演習の課題:
1. キャシー・ウッドの買い増しに関する記事から、「キャシー・ウッドが最も注目し」から「強固であることを示している。」までを一字一句違えずに書き写してください。
2. キャシー・ウッドの買い増しに関する記事を、途切れたところから引き継いで書き進めること。

課題文:

アーク・インベストのキャシー・ウッドが4月末に買い増しを行ったのは、AMD、Shopify、Intellia Therapeuticsの3銘柄である。特に注目されるのは、AI需要で売上加速が続くAMDと、CRISPR技術で再評価されつつあるIntelliaだ。

両社とも割安な水準にあるとされ、将来的な成長に対して高い期待がかかる。Shopifyも継続的な成長を見せているが、短期的には消費者心理の低下が懸念材料となっている。ウッドの積極的な買い姿勢は、現在の相場における中長期視点の投資チャンスを映し出すものといえる。

成長加速にも関わらず低迷するAMD株 AI特需と割安感に賭けるウッドの思惑

キャシー・ウッドが最も注目した銘柄は、半導体大手アドバンスト・マイクロ・デバイセズ(AMD)である。来週発表予定の第1四半期決算では、売上高が前年同期比30%増の71億ドルに達する見込みであり、これは過去3年間で最大の成長幅となる。利益面でも同様に伸長が見込まれ、1株当たり利益は0.94ドルと、前年比52%増を予想。過去4四半期にわたって成長ペースが加速している点も、今後の展望を支える重要な材料である。

それにもかかわらず、過去1年でAMD株は40%以上下落しており、MI308Xプロセッサーの中国輸出禁止による8億ドル規模の打撃が市場心理に影響を及ぼしている。ただし、今回の損失は次回の決算には反映されない予定であり、一過性の要因との見方も根強い。AI向けチップやデータセンター需要の拡大を背景に、構造的な成長基盤は揺るぎないものとなっている。

ウッドがこの局面で買い増しに動いた背景には、22倍(今期予想)というPERの割安感がある。来期予想では16倍となり、成長率を加味すれば依然として魅力的な水準だ。半導体は景気変動の影響を受けやすい業種ではあるが、足元の成長モメンタムが継続する限り、相場の評価修正が起きる余地は十分にある。投資家の視線がリスクよりも収益性に転じたとき、株価は再び大きく跳ねる可能性があるだろう。

Shopifyの持続的成長と足元の懸念 消費者心理の揺らぎが示す逆風

Shopifyは、起業家や中小ブランドに向けたEコマースプラットフォームを展開し、10年以上にわたって年率20%以上の成長を続けてきた稀有な企業である。今回の第1四半期決算でも、売上・利益ともに前年同期比25〜30%の増加が予想されており、その成長性はなお健在である。物流事業からの撤退を経ても業績は安定しており、Shopifyのコアビジネスが依然として強固であることを示している。

一方で、アナリストの間では消費者信頼感の低下が短期的な売上に影響を及ぼすとの懸念も強まっている。これを受け、複数の機関が目標株価を引き下げる動きに出ていることは無視できない現実である。コスト削減や製品機能の強化といった企業努力が続いているにもかかわらず、マクロ環境の変化が業績予想に及ぼす影響は見通しを曇らせている。

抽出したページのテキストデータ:

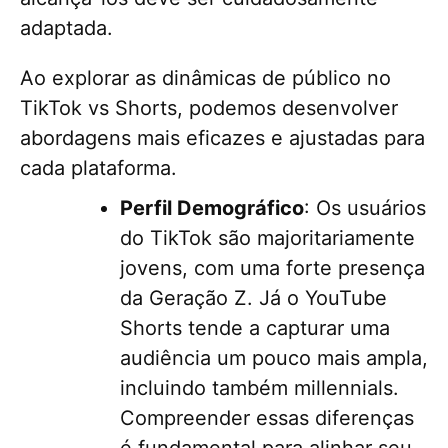
adaptada.
Ao explorar as dinâmicas de público no
TikTok vs Shorts, podemos desenvolver
abordagens mais eficazes e ajustadas para
cada plataforma.
Perfil Demográfico
: Os usuários
do TikTok são majoritariamente
jovens, com uma forte presença
da Geração Z. Já o YouTube
Shorts tende a capturar uma
audiência um pouco mais ampla,
incluindo também millennials.
Compreender essas diferenças
é fundamental para alinhar seu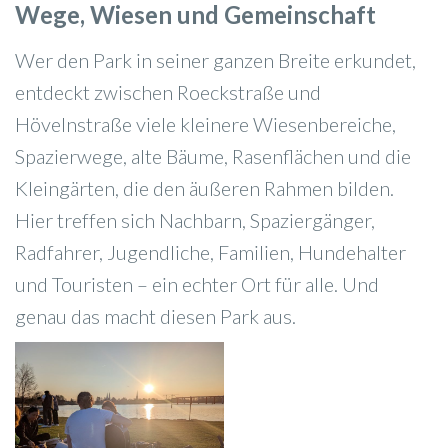
Wege, Wiesen und Gemeinschaft
Wer den Park in seiner ganzen Breite erkundet,
entdeckt zwischen Roeckstraße und
Hövelnstraße viele kleinere Wiesenbereiche,
Spazierwege, alte Bäume, Rasenflächen und die
Kleingärten, die den äußeren Rahmen bilden.
Hier treffen sich Nachbarn, Spaziergänger,
Radfahrer, Jugendliche, Familien, Hundehalter
und Touristen – ein echter Ort für alle. Und
genau das macht diesen Park aus.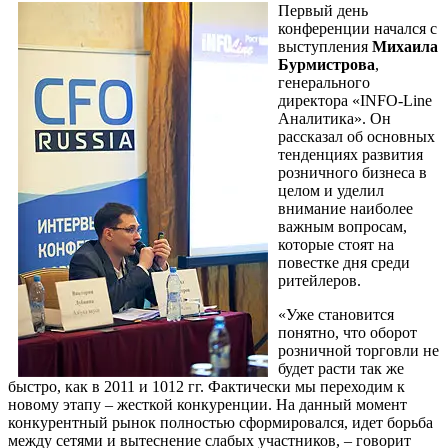
Первый день
конференции начался с
выступления
Михаила
Бурмистрова
,
генерального
директора «INFO-Line
Аналитика». Он
рассказал об основных
тенденциях развития
розничного бизнеса в
целом и уделил
внимание наиболее
важным вопросам,
которые стоят на
повестке дня среди
ритейлеров.
«Уже становится
понятно, что оборот
розничной торговли не
будет расти так же
быстро, как в 2011 и 1012 гг. Фактически мы переходим к
новому этапу – жесткой конкуренции. На данный момент
конкурентный рынок полностью сформировался, идет борьба
между сетями и вытеснение слабых участников, – говорит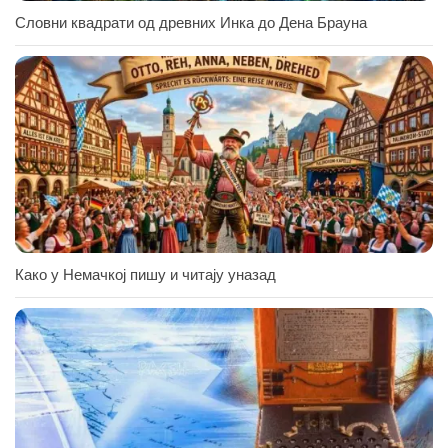
Словни квадрати од древних Инка до Дена Брауна
Како у Немачкој пишу и читају уназад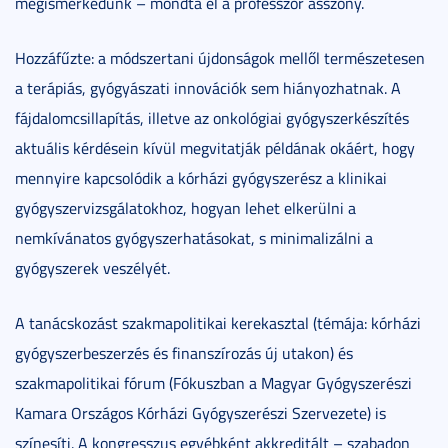
megismerkedünk – mondta el a professzor asszony.
Hozzáfűzte: a módszertani újdonságok mellől természetesen
a terápiás, gyógyászati innovációk sem hiányozhatnak. A
fájdalomcsillapítás, illetve az onkológiai gyógyszerkészítés
aktuális kérdésein kívül megvitatják példának okáért, hogy
mennyire kapcsolódik a kórházi gyógyszerész a klinikai
gyógyszervizsgálatokhoz, hogyan lehet elkerülni a
nemkívánatos gyógyszerhatásokat, s minimalizálni a
gyógyszerek veszélyét.
A tanácskozást szakmapolitikai kerekasztal (témája: kórházi
gyógyszerbeszerzés és finanszírozás új utakon) és
szakmapolitikai fórum (Fókuszban a Magyar Gyógyszerészi
Kamara Országos Kórházi Gyógyszerészi Szervezete) is
színesíti. A kongresszus egyébként akkreditált – szabadon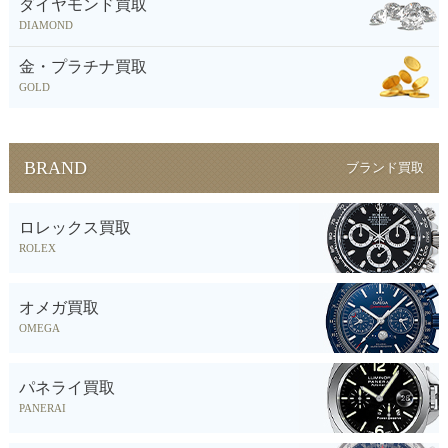
ダイヤモンド買取
DIAMOND
金・プラチナ買取
GOLD
BRAND
ブランド買取
ロレックス買取
ROLEX
オメガ買取
OMEGA
パネライ買取
PANERAI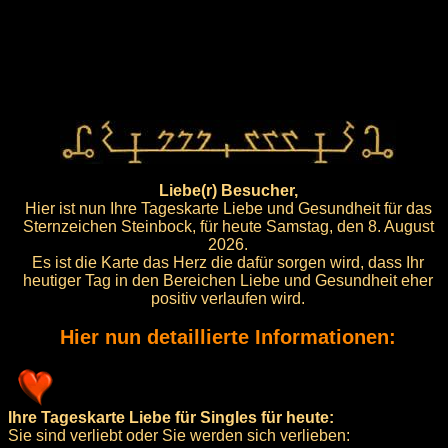
Liebe(r) Besucher,
Hier ist nun Ihre Tageskarte Liebe und Gesundheit für das
Sternzeichen Steinbock, für heute Samstag, den 8. August
2026.
Es ist die Karte das Herz die dafür sorgen wird, dass Ihr
heutiger Tag in den Bereichen Liebe und Gesundheit eher
positiv verlaufen wird.
Hier nun detaillierte Informationen:
Ihre Tageskarte Liebe für Singles für heute:
Sie sind verliebt oder Sie werden sich verlieben: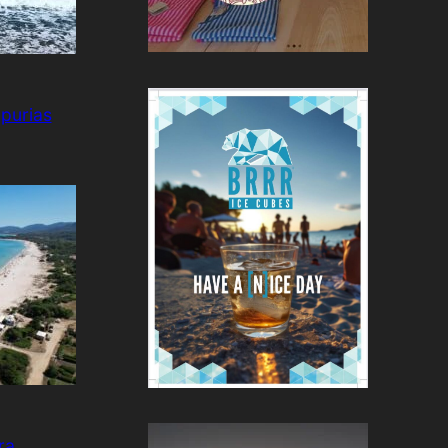
purias
ra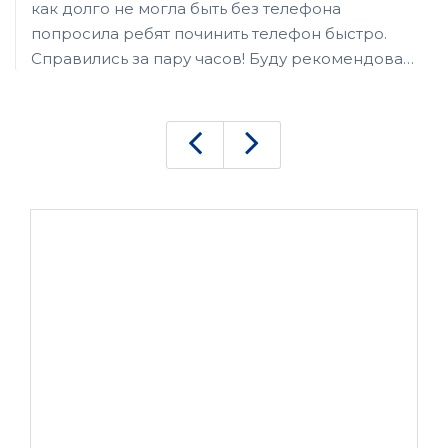
как долго не могла быть без телефона
попросила ребят починить телефон быстро.
Справились за пару часов! Буду рекомендовать
друзьям. Хороший Сервис!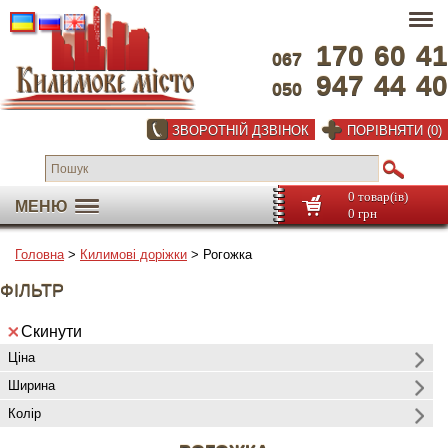
170
60
41
067
947
44
40
050
ЗВОРОТНІЙ ДЗВІНОК
ПОРІВНЯТИ (0)
0 товар(ів)
МЕНЮ
0 грн
Головна
>
Килимовi дорiжки
> Рогожка
ФІЛЬТР
Скинути
Ціна
Ширина
Колір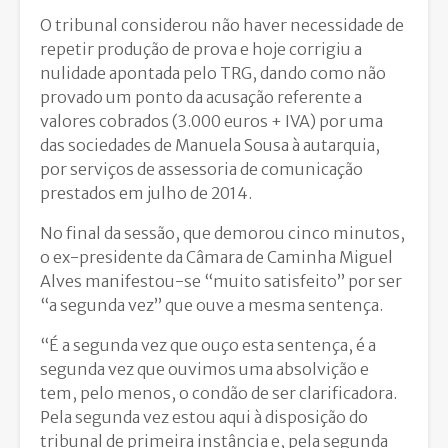
O tribunal considerou não haver necessidade de
repetir produção de prova e hoje corrigiu a
nulidade apontada pelo TRG, dando como não
provado um ponto da acusação referente a
valores cobrados (3.000 euros + IVA) por uma
das sociedades de Manuela Sousa à autarquia,
por serviços de assessoria de comunicação
prestados em julho de 2014.
No final da sessão, que demorou cinco minutos,
o ex-presidente da Câmara de Caminha Miguel
Alves manifestou-se “muito satisfeito” por ser
“a segunda vez” que ouve a mesma sentença.
“É a segunda vez que ouço esta sentença, é a
segunda vez que ouvimos uma absolvição e
tem, pelo menos, o condão de ser clarificadora.
Pela segunda vez estou aqui à disposição do
tribunal de primeira instância e, pela segunda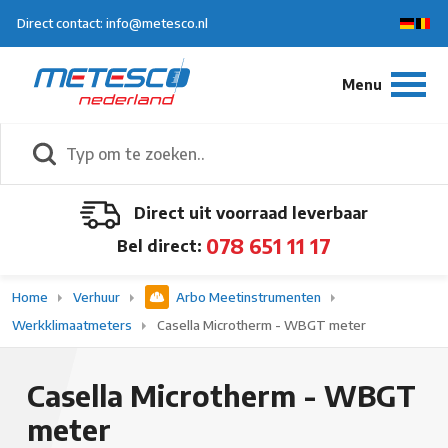
Direct contact: info@metesco.nl
Direct uit voorraad leverbaar
078 651 11 17
Bel direct:
Home
Verhuur
Arbo Meetinstrumenten
Werkklimaatmeters
Casella Microtherm - WBGT meter
Casella Microtherm - WBGT
meter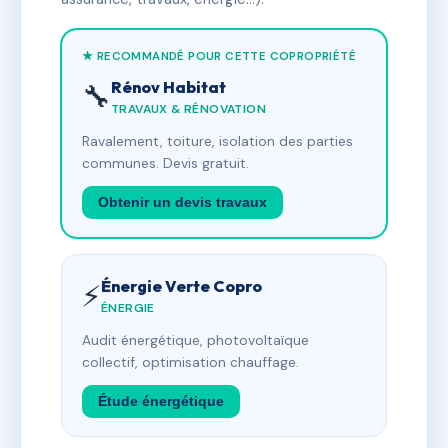
★ RECOMMANDÉ POUR CETTE COPROPRIÉTÉ
Rénov Habitat
🔧
TRAVAUX & RÉNOVATION
Ravalement, toiture, isolation des parties
communes. Devis gratuit.
Obtenir un devis travaux
Énergie Verte Copro
⚡
ÉNERGIE
Audit énergétique, photovoltaïque
collectif, optimisation chauffage.
Étude énergétique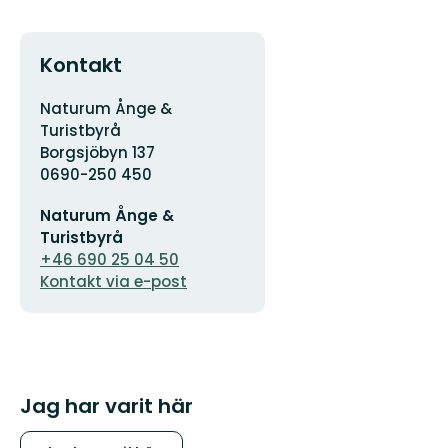
Kontakt
Adress
Naturum Ånge &
Turistbyrå
Borgsjöbyn 137
0690-250 450
E-
Naturum Ånge &
postadress
Turistbyrå
+46 690 25 04 50
Kontakt via e-post
Jag har varit här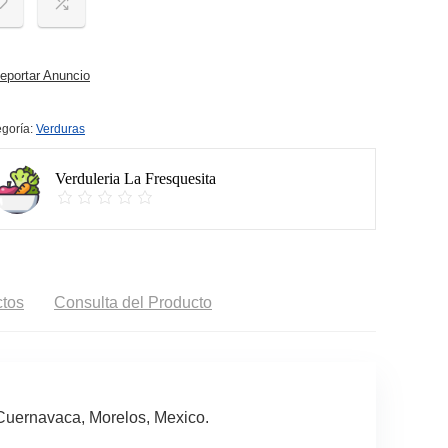
portar Anuncio
goría:
Verduras
Verduleria La Fresquesita
tos
Consulta del Producto
Cuernavaca, Morelos, Mexico.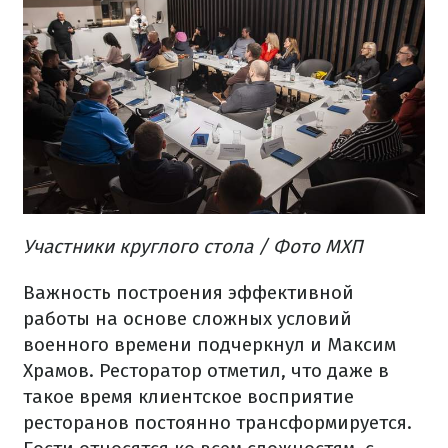
Участники круглого стола / Фото МХП
Важность построения эффективной
работы на основе сложных условий
военного времени подчеркнул и Максим
Храмов. Ресторатор отметил, что даже в
такое время клиентское восприятие
ресторанов постоянно трансформируется.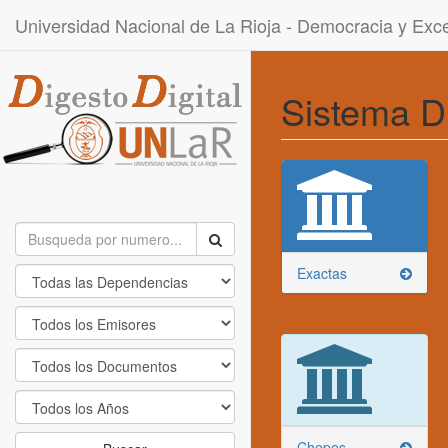
Universidad Nacional de La Rioja - Democracia y Ex
Sistema D
Exactas
Chepes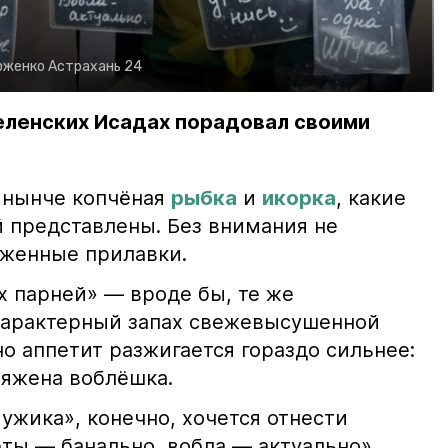
рженко
Астрахань 24
еленских Исадах порадовал своими
 нынче копчёная
рыбка
и
икорка
, какие
 представлены. Без внимания не
яженные прилавки.
х парней» — вроде бы, те же
характерный запах свежевысушенной
но аппетит разжигается гораздо сильнее:
ряжена воблёшка.
ужика», конечно, хочется отнести
еты — банально, вобла — актуально»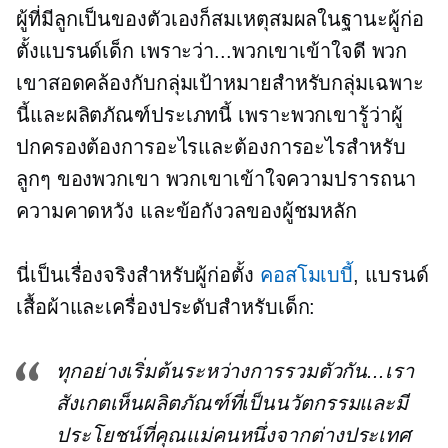
ผู้ที่มีลูกเป็นของตัวเองก็สมเหตุสมผลในฐานะผู้ก่อ
ตั้งแบรนด์เด็ก เพราะว่า...พวกเขาเข้าใจดี พวก
เขาสอดคล้องกับกลุ่มเป้าหมายสำหรับกลุ่มเฉพาะ
นี้และผลิตภัณฑ์ประเภทนี้ เพราะพวกเขารู้ว่าผู้
ปกครองต้องการอะไรและต้องการอะไรสำหรับ
ลูกๆ ของพวกเขา พวกเขาเข้าใจความปรารถนา
ความคาดหวัง และข้อกังวลของผู้ชมหลัก
นี่เป็นเรื่องจริงสำหรับผู้ก่อตั้ง
คอสโมเบบี้
, แบรนด์
เสื้อผ้าและเครื่องประดับสำหรับเด็ก:
ทุกอย่างเริ่มต้นระหว่างการรวมตัวกัน...เรา
สังเกตเห็นผลิตภัณฑ์ที่เป็นนวัตกรรมและมี
ประโยชน์ที่คุณแม่คนหนึ่งจากต่างประเทศ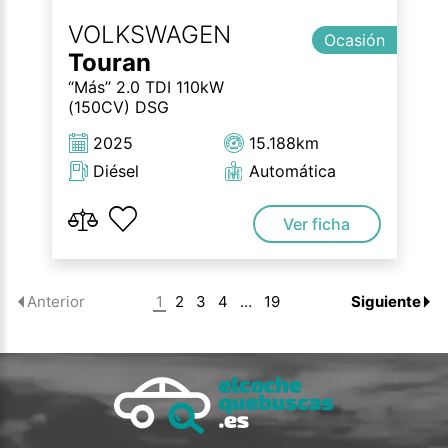
VOLKSWAGEN
Ocasión
Touran
“Más” 2.0 TDI 110kW
(150CV) DSG
2025
15.188km
Diésel
Automática
Ver ficha
1
2
3
4
…
19
Anterior
Siguiente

番号別の解答:
1.
キャシー・ウッドが最も注目した銘柄は、半導体大手アドバンスト・マイクロ・デバイセズ(AMD)である。来週発表予定の第1四半期決算では、売上高が前年同期比30%増の71億ドルに達する見込みであり、これは過去3年間で最大の成長幅となる。利益面でも同様に伸長が見込まれ、1株当たり利益は0.94ドルと、前年比52%増を予想。過去4四半期にわたって成長ペースが加速している点も、今後の展望を支える重要な材料である。

それにもかかわらず、過去1年でAMD株は40%以上下落しており、MI308Xプロセッサーの中国輸出禁止による8億ドル規模の打撃が市場心理に影響を及ぼしている。ただし、今回の損失は次回の決算には反映されない予定であり、一過性の要因との見方も根強い。AI向けチップやデータセンター需要の拡大を背景に、構造的な成長基盤は揺るぎないものとなっている。

ウッドがこの局面で買い増しに動いた背景には、22倍(今期予想)というPERの割安感がある。来期予想では16倍となり、成長率を加味すれば依然として魅力的な水準だ。半導体は景気変動の影響を受けやすい業種ではあるが、足元の成長モメンタムが継続する限り、相場の評価修正が起きる余地は十分にある。投資家の視線がリスクよりも収益性に転じたとき、株価は再び大きく跳ねる可能性があるだろう。

Shopifyの持続的成長と足元の懸念 消費者心理の揺らぎが示す逆風

Shopifyは、起業家や中小ブランドに向けたEコマースプラットフォームを展開し、10年以上にわたって年率20%以上の成長を続けてきた稀有な企業である。今回の第1四半期決算でも、売上・利益ともに前年同期比25〜30%の増加が予想されており、その成長性はなお健在である。物流事業からの撤退を経ても業績は安定しており、Shopifyのコアビジネスが依然として強固であることを示している。

2.
それでも、創業者であるトビ・リュトケCEOのもとで推進されるプロダクトの多角化や、AIを活用したサービスの自動化によって、Shopifyは依然として市場の成長期待に応えるポジションにある。過去2年で1兆ドルの取引のうち半分を処理した事実が、同社の勢いとユーザー基盤の強さを物語っている。短期的には調整があっても、中長期では構造的な強さが評価される局面は訪れるだろう。

CRISPR技術に賭けるIntellia Therapeutics バリュエーションと臨床開発の両輪

遺伝子編集技術を駆使するバイオテク企業Intellia Therapeuticsが、キャシー・ウッドの買い増し対象に含まれたことは、市場がバイオ医療の将来性に再び目を向け始めた兆しともとれる。Wolfe Researchのアナリスト、アンディ・チェン氏は先週、同社の格付けを「アウトパフォーム」に引き上げ、21ドルという目標株価を提示した。これは現在の株価から2倍以上の上昇余地があるとされ、投資妙味の高さが浮き彫りとなっている。

同社の強みは、CRISPRベースの遺伝子治療という先端領域で第3相試験を進めており、その研究開発が順調に推移している点にある。特筆すべきは、時価総額8.5億ドルに対し、キャッシュリッチな財務構造から実質的な企業価値(EV)は2億ドルを下回るとされる点である。この極端なディスカウントが、ウッドにとって絶好の投資機会と映ったとみられる。

とはいえ、バイオテクノロジー株はボラティリティが極めて高く、規制当局の承認や臨床試験の成否といった不確定要素に大きく左右される。したがって、現段階では過度な楽観は禁物であり、リスク許容度の高い投資家層向けといえる。ただし、ポートフォリオの中でテクノロジーと医療の融合領域を担う存在としては、将来性という観点で一定の評価を与えるに値する。市場が割安株を見直す局面では、同社のようなテーマ株が台頭する可能性も否定できない。